Wednesday, October 12, 2011

"Inside the Fed Fight Over Bond Buys"

The article contained a summary of the minutes from the Sept. 20-21 meeting of the policymaking Federal Open Market committee, in which some federal officials often expressed dissent in some of the proposals made for the future.
In light of the substantial plan the committee made to "shift the Fed's $2.65 trillion portfolio of securities toward longer-term securities and more mortgage debt than previously planned", I mostly agree with the fact that it could help in the long-term due to a possible decrease in interest rates. The supporters of the plan probably have the debtors' interest in mind since they might think the debtors would be more open to spending if they know that they are given more time for the bonds to reach maturity and the banks may have more breathing room to lend money. The problem is the plan keeps most of the money out of circulation and reducing the value of the dollar may cause higher inflation, as the article addresses. This may be a bigger risk than the benefit of lowering the export expense rate because the real GDP does not account for that difference. If people keep on relying on the real GDP as the final absolute value that weighs the economy's statistics, then the benefit of lowering the export expense may not be a factor in increasing spending or investing. Of course, the pros and cons are up for debate, though the only real say we have in making their decisions is what they anticipate the public's general strategies are in response to each policy due to the public's past actions.
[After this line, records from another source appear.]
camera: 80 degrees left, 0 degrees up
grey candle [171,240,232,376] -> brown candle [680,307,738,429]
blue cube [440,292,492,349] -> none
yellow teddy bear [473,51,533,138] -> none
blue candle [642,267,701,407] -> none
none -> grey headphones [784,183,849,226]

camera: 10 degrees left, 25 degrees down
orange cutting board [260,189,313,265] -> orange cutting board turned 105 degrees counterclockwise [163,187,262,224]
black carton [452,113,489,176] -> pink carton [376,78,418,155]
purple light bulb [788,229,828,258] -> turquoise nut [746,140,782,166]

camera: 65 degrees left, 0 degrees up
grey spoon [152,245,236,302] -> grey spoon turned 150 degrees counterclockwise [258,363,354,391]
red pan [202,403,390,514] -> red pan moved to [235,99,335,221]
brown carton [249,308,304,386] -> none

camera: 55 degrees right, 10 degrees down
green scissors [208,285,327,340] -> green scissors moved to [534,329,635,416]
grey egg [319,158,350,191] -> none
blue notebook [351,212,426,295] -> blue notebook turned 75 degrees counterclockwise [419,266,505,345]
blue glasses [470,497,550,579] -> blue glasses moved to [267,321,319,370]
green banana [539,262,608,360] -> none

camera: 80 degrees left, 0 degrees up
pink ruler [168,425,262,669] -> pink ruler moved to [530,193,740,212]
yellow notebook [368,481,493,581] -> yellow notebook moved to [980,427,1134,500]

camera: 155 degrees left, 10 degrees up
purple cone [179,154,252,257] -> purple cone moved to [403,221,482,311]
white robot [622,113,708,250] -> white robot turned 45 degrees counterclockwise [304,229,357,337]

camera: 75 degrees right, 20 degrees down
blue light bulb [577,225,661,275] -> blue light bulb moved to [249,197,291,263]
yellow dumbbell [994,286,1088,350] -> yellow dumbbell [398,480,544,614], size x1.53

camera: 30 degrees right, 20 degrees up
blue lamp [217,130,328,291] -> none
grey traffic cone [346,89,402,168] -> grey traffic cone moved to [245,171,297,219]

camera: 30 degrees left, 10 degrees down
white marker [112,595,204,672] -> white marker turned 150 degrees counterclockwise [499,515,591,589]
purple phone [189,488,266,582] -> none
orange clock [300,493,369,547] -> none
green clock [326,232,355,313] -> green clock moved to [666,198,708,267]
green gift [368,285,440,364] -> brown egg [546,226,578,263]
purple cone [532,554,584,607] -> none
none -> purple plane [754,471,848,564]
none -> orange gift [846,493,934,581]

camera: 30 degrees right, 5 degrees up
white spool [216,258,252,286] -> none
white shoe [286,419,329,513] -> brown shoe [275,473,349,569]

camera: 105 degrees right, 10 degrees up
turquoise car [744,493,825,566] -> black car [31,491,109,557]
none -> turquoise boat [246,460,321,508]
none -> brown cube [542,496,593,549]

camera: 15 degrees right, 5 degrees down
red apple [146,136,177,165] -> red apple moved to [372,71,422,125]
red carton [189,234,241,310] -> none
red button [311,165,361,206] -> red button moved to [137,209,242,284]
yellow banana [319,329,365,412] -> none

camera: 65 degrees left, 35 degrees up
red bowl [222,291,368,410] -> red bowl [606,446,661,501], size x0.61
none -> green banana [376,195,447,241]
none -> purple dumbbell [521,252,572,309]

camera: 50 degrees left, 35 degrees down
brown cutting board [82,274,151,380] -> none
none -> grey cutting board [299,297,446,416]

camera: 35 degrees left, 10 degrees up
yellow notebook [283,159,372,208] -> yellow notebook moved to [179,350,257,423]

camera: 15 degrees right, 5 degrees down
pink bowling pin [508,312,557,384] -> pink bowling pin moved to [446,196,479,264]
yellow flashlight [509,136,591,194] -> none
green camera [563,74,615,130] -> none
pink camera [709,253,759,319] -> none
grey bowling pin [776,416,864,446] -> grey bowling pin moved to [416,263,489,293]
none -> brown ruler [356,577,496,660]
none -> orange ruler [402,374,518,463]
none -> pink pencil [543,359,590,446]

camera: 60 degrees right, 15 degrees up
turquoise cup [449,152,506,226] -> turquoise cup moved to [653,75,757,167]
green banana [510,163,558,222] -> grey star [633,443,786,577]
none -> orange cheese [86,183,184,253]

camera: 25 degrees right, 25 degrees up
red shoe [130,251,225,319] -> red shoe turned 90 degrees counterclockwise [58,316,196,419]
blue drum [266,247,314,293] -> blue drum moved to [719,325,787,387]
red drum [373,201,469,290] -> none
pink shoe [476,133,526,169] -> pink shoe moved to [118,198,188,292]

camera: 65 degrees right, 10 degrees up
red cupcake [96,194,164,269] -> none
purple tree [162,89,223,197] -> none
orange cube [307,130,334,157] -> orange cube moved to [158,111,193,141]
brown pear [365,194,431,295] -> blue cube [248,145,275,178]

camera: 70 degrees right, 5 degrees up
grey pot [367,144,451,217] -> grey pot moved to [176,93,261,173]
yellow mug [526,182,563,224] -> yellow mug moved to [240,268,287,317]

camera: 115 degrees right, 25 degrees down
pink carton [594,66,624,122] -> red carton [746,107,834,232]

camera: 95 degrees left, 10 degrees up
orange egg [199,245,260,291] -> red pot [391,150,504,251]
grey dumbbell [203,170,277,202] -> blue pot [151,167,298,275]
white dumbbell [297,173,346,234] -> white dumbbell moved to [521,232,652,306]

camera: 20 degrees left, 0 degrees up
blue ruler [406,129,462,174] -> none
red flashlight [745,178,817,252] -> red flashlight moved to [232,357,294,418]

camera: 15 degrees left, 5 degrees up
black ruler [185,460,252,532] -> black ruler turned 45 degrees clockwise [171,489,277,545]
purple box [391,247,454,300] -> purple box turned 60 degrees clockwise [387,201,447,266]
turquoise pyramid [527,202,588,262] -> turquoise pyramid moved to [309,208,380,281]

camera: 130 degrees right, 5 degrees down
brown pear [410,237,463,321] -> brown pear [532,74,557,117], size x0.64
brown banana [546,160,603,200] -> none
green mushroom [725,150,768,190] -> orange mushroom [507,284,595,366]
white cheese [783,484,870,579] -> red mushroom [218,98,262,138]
These are the actual minutes of the FOMC's meeting in September, released this past Wednesday:
As the minutes showed, the summary states that dissent of putting the plan into action was not necessarily by opponents but rather differentiated by different reasons that amounted to the idea that the plan should be a back-up but for these different situations: "in the event that further policy action to support a stronger economic recovery was warranted" and "if a Japan-style deflation - marked by falling consumer prices and economic stagnation - threatened to take hold".
Well, supposedly vague and insecure statements are expected though many people may not think so and send such minutes possibly under the impression of being neutral yet these cautions are important for considering serious short-term repercussions.